━━━━━ 読解文

2018.05.01

「みとり」

先日、在宅医療の医師「徳永進」氏 × 社会学者「上野千鶴子」氏の対談に参加してきました。
対談のタイトルは、「アマからみとりの話、してみーひん?」。
大阪@尼崎から、「看取り」について、話してみませんか?考えてみませんか?という趣旨で、
在宅での看取りに奔走する徳永医師とおひとり様で在宅死が可能だとする上野氏の対話でした。



徳永さんは、在宅で最期を迎えたいと願う当事者・迎えさせてあげたいと願う家族の願いを、当事者+家族+徳永さん+スタッフとともに達成すべく奔走されています。その豊富な体験から、さまざまなエピソードを取り出し、冗談も多く交えながら話されていました。「在宅」で「看取る」という、今の社会では、とてつもなく高く思える壁の高さを少しでも下げようと工夫されているように見えました。

あるご家族のお話。末期のガンで「死ぬか・生きるか」という生死の真っただ中のご高齢のご婦人。
でも、その方の主訴は「お腹がかゆい」。
ものすご~く、きつい現状。
でも、「このかゆみをとめておくれ」「このかゆみがとまるんなら、いつ死んでもいい」と。
いつ亡くなってもおかしくないという日々は、とても重たい日常なのに、実はこんな些細なことが、生き死によりも身近にあり、「今」を悩ませる。それが、今「生きている」ということというメッセージかもしれません。

上野氏は、いつもながらのサバサバとしたキレのある語り口でした。
「おひとりさま」にはじまり、「おひとりさまの老後」「おひとりさまの最期」と続く。
その間には、「男おひとりさま道」という著書も出し、おひとりさまシリーズは、確固たる思想のもと、かなり極端な、一面的な切り口ではあるものの、「うんうん」と納得するかしょも多いと思います。

━━━━━━━━━━

**実施課題 A:**
看取りの対談の文章では、対談のタイトルは何とされているか。
**実施課題 B:**
看取りの対談の文章のうち、「あるご家族のお話。末期のガン」から「うメッセージかもしれません。」までの部分を全部、一字一句変えずに出力せよ。
**実施課題 C:**
看取りの対談の文章を引き継ぎ、最後の文の後から続きを書け。

━━━━━ 提供項目

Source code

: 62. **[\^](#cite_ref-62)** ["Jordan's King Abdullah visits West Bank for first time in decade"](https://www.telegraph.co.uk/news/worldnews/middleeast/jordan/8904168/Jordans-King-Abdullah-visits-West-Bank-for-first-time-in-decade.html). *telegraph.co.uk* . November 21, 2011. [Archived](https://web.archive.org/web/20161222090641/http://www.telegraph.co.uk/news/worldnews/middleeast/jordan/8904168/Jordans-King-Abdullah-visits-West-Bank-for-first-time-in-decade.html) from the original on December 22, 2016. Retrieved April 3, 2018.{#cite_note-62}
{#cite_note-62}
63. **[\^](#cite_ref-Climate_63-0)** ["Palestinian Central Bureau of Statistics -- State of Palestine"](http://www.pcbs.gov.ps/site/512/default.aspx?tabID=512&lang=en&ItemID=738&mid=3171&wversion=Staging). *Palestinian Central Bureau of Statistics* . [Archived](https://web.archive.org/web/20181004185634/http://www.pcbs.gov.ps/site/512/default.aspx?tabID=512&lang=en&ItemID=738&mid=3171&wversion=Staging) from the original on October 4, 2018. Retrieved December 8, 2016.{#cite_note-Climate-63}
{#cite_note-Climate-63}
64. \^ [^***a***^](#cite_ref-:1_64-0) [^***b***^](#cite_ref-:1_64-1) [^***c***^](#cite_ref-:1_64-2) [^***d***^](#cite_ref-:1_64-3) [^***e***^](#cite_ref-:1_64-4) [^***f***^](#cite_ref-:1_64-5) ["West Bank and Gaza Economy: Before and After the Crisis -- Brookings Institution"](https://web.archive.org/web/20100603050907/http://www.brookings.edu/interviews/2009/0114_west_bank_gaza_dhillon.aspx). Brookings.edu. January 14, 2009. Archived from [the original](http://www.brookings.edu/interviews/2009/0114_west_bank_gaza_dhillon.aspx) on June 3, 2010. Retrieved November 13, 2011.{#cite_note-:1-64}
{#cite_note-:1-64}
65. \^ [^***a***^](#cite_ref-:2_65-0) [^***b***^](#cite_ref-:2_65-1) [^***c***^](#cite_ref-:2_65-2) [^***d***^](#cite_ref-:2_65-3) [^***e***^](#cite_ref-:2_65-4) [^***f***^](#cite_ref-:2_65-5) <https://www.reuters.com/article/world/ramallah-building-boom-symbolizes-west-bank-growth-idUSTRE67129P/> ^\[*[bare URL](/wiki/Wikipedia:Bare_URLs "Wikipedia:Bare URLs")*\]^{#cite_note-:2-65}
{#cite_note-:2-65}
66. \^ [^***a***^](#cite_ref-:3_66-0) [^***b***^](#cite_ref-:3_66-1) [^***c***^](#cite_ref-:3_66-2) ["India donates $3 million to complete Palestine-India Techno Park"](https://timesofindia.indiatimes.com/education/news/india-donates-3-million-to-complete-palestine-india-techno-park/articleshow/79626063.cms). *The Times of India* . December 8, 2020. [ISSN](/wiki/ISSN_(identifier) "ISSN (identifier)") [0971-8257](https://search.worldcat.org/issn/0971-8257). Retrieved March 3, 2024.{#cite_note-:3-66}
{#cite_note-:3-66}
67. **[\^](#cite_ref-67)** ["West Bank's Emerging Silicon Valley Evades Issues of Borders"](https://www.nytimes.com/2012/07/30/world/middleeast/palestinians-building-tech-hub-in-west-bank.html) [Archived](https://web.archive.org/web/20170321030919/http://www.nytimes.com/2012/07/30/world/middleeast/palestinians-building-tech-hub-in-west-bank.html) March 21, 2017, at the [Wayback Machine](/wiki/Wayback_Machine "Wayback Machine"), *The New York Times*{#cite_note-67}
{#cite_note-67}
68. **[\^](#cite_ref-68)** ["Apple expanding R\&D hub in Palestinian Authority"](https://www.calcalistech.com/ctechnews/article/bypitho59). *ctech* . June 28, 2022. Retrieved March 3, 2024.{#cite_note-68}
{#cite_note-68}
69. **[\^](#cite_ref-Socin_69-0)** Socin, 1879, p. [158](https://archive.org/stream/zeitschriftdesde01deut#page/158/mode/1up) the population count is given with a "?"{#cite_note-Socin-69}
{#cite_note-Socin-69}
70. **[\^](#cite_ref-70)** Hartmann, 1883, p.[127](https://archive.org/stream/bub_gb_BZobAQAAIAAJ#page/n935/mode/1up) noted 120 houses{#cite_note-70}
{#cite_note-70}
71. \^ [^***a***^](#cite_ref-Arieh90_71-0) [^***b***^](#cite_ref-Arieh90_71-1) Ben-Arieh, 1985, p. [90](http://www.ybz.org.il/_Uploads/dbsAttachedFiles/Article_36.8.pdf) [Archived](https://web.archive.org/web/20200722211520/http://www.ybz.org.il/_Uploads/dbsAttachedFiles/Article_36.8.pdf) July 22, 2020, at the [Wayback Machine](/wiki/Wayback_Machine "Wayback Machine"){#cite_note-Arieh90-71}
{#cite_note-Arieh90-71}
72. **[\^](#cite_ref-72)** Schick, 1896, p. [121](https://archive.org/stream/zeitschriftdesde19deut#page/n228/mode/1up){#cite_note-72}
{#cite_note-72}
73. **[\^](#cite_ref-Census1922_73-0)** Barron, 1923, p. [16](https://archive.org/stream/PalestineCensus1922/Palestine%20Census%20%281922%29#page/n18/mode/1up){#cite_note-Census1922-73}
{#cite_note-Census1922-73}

━━━━━━━━━━

**解答欄 A:**
「アマからみとりの話、してみーひん?」

**解答欄 B:**
あるご家族のお話。末期のガンで「死ぬか・生きるか」という生死の真っただ中のご高齢のご婦人。
でも、その方の主訴は「お腹がかゆい」。
ものすご~く、きつい現状。
でも、「このかゆみをとめておくれ」「このかゆみがとまるんなら、いつ死んでもいい」と。
いつ亡くなってもおかしくないという日々は、とても重たい日常なのに、実はこんな些細なことが、生き死によりも身近にあり、「今」を悩ませる。それが、今「生きている」ということというメッセージかもしれません。

**解答欄 C:**
その延長線上とでも言いますか、今彼女が考えているのは、おひとりさまの「在宅」での「死」。
自身が選択した「ひとり」の先にある「死」を「孤独死」と呼ぶことに反対。
その代わりに「在宅ひとり死」(@UENO CHIZUKO)という呼び方を提唱する。
「うんうん、なかなかいい呼び方だな」と、一緒に対談に出かけていた人たちと話しました。

お二人の対談を聞き、参加していた仲間と話しました。
さまざまな最期のあり方が可能になってきている時代です。
ただし、それは、「どういうあり方がいいのか」という意志を持っているひとだけに限られる選択です。
また、家族やパートナーがいる場合は、当事者の意志とその周囲の者の意志とのすり合わせも必要です。

私は、身近なひとたちとは、これらのテーマが重た~い空気を誘わないように、どんなふうに最期を生きて、どんなふうに最期を迎えたいのか、などなど、日常の中で自然に対話しています。

みなさんの「みとり」像や希望はどんなものでしょうか。